HOW TO COMPLETE THIS TASK | Find how many lines in the listing below include the word "approved". Give that number only.
★ ★ ★ ★ ★
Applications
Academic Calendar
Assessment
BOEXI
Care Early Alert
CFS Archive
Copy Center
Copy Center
★ ★ ★ ★ ★
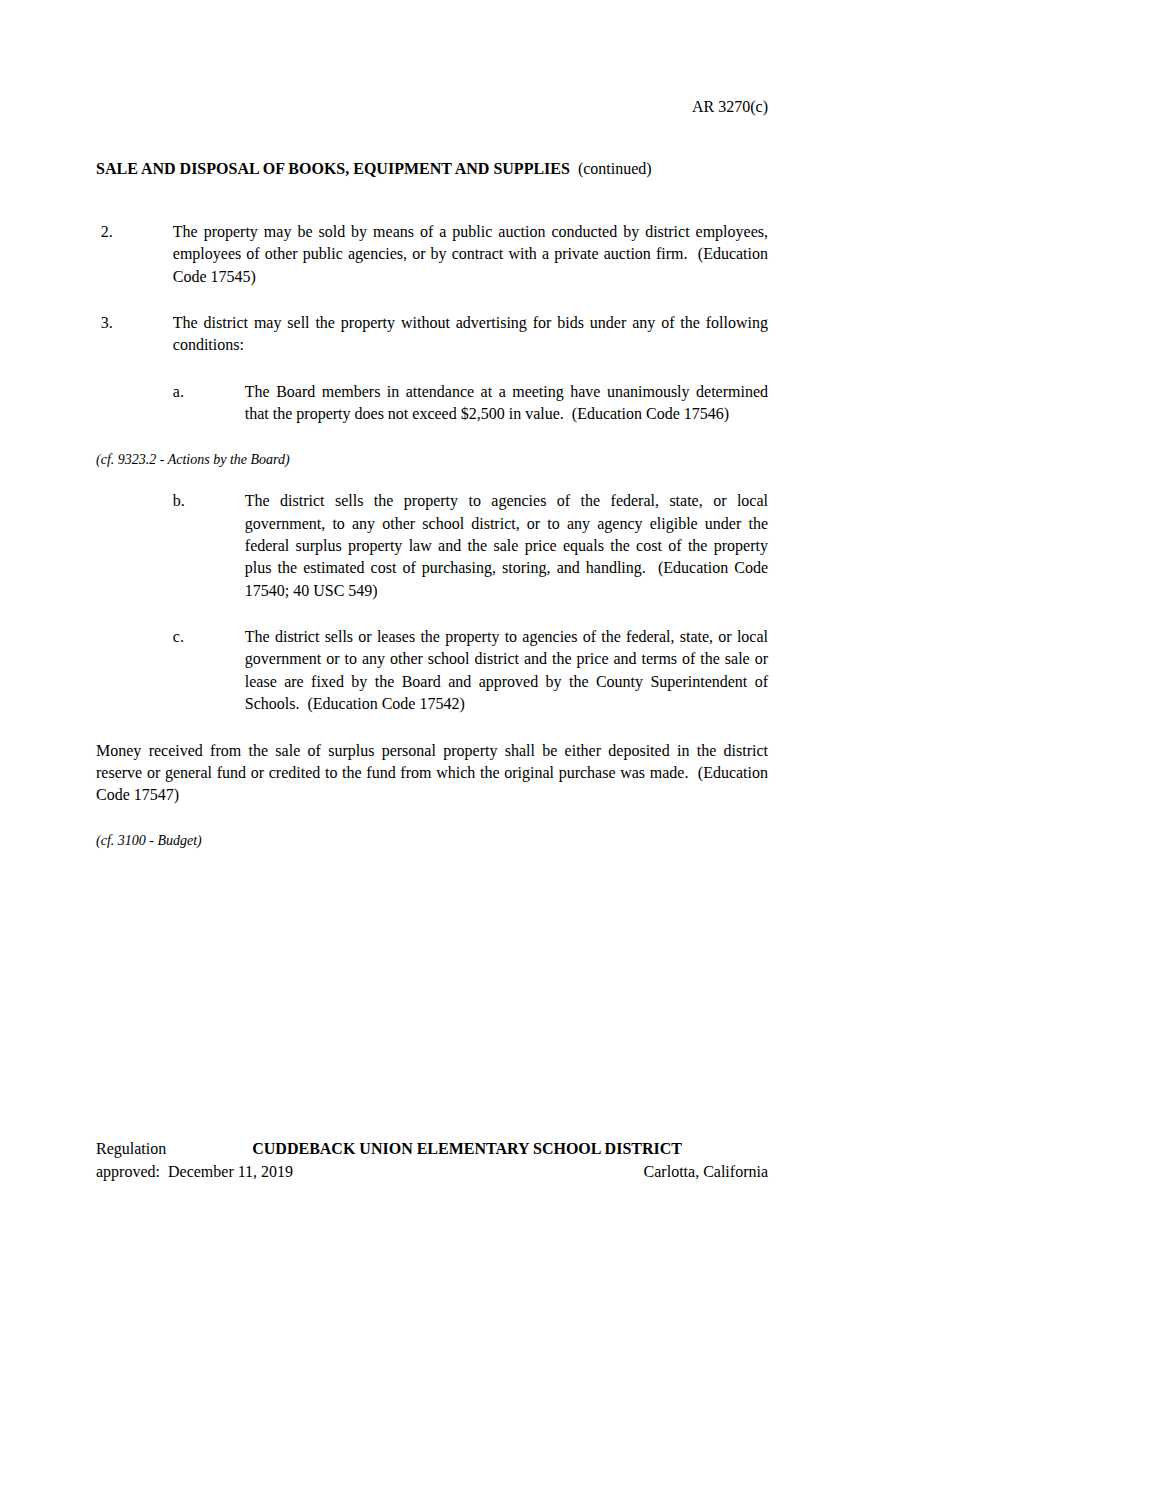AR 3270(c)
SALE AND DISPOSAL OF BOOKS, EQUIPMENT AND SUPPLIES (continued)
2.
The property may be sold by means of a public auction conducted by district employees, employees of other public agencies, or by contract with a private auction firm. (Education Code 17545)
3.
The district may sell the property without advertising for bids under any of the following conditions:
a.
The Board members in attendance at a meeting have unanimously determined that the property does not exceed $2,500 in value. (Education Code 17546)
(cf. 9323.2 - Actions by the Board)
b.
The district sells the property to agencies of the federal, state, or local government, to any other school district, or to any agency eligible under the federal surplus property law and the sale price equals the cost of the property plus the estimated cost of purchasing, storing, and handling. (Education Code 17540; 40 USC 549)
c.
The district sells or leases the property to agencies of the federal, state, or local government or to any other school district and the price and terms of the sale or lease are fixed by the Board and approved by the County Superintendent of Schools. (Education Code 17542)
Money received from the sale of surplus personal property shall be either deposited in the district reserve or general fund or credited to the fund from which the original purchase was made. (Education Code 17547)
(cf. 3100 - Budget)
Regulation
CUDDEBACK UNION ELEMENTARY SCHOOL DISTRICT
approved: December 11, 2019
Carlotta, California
★ ★ ★ ★ ★
RESULT OF THIS TASK | 2